Using Named Immediately-Invoked Function [removed]

2019-02-08 18:28发布

问题:

What are the pros and cons of utilizing Named IIFEs within JS code to describe and group related code?

I've been using this "pattern" to lend structure to my more procedural code that gets executed only in one place.


Example

(function hideStuffOnInstantiaton(){
    $('oneThing').hide().removeClass();
    $('#somethign_else').slideUp();
    $('.foo').fadeOut();
}());

I find this preferable to both:

// hide Stuff on Instantiaton
$('oneThing').hide().removeClass();
$('#somethign_else').slideUp();
$('.foo').fadeOut();

since over time the comment may get separated from the code and its not immediately obvious what line(s) the comment applies to

and to:

function hideStuffOnInstantiaton(){
    $('oneThing').hide().removeClass();
    $('#somethign_else').slideUp();
    $('.foo').fadeOut();
};

hideStuffOnInstantiaton();

becuase why separate the function and its execution if its only executed in one place?


Are there any performance, maintainability, testability, or cross-browser considerations when using this pattern? I don't believe I've seen many people use this in the wild butI feel as though it could be very useful

回答1:

why separate the function and its execution if its only executed in one place?

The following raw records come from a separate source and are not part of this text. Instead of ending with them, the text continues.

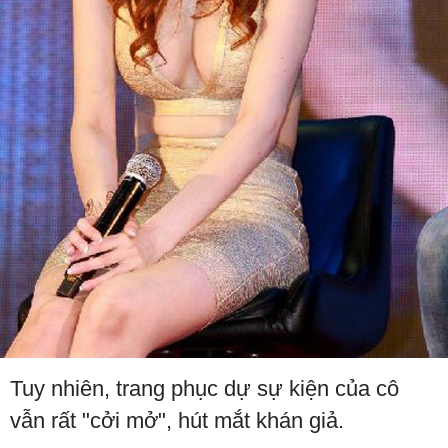
Tuy nhiên, trang phục dự sự kiện của cô
vẫn rất "cởi mở", hút mắt khán giả.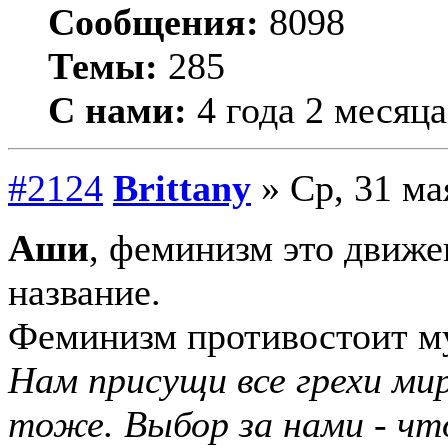
Сообщения:
8098
Темы:
285
С нами:
4 года 2 месяца
#2124
Brittany
» Ср, 31 ма
Аши
, феминизм это дви
название.
Феминизм противостоит м
Нам присущи все грехи мир
тоже. Выбор за нами - чт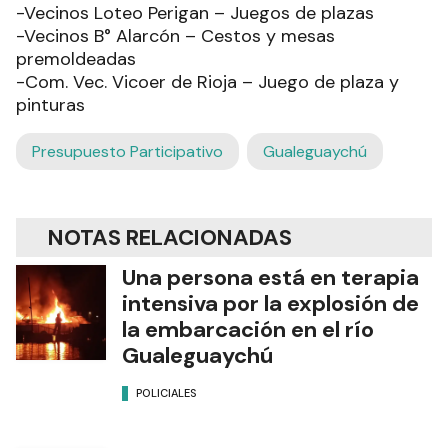
-Vecinos Loteo Perigan – Juegos de plazas
-Vecinos B° Alarcón – Cestos y mesas
premoldeadas
-Com. Vec. Vicoer de Rioja – Juego de plaza y
pinturas
Presupuesto Participativo
Gualeguaychú
NOTAS RELACIONADAS
Una persona está en terapia
intensiva por la explosión de
la embarcación en el río
Gualeguaychú
POLICIALES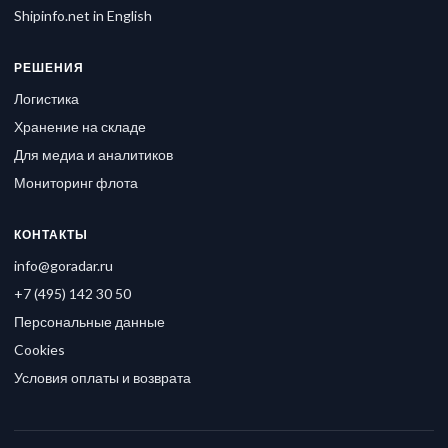
Shipinfo.net in English
РЕШЕНИЯ
Логистика
Хранение на складе
Для медиа и аналитиков
Мониторинг флота
КОНТАКТЫ
info@goradar.ru
+7 (495) 142 30 50
Персональные данные
Cookies
Условия оплаты и возврата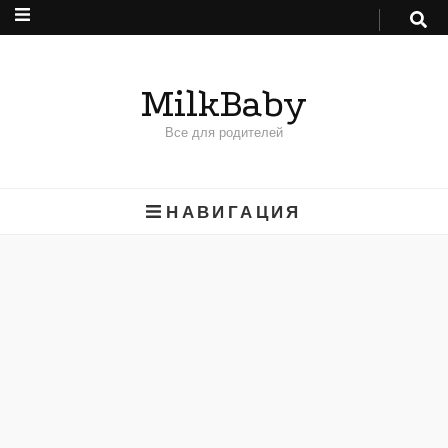
MilkBaby
Все для родителей
НАВИГАЦИЯ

In that case, there's no reason to use a function (with its overhead) at all - just inline the code. And don't hide comments in function names, I'd call that a bad practise. If someone separates the comment from the code, it's his fault not yours - actually he could pack completely unrelated stuff in your IENFE as well.

While this pattern could be useful if you'd reuse the function (recursively) or need it to build a closure around something, and the named function makes stacktraces easier to debug, there are various bugs in IE. So avoid it if you don't really need it - and you do not.

If you want to express that your comment applies to a block of code, you can explicitly use a block statement for that and put your comment at its head:

{ // hide Stuff on Instantiaton
    $('oneThing').hide().removeClass();
    $('#somethign_else').slideUp();
    $('.foo').fadeOut();
}

…although that'll likely confuse your readers as much as a superfluous IEFE.



回答2:

I always thought labels were cool:

hideStuffOnInstantiaton: {
  $('oneThing').hide().removeClass();
  $('#somethign_else').slideUp();
  $('.foo').fadeOut();
}

In reality, it's usually silly to do this. Instead, grouped functionality generally belongs in its own function.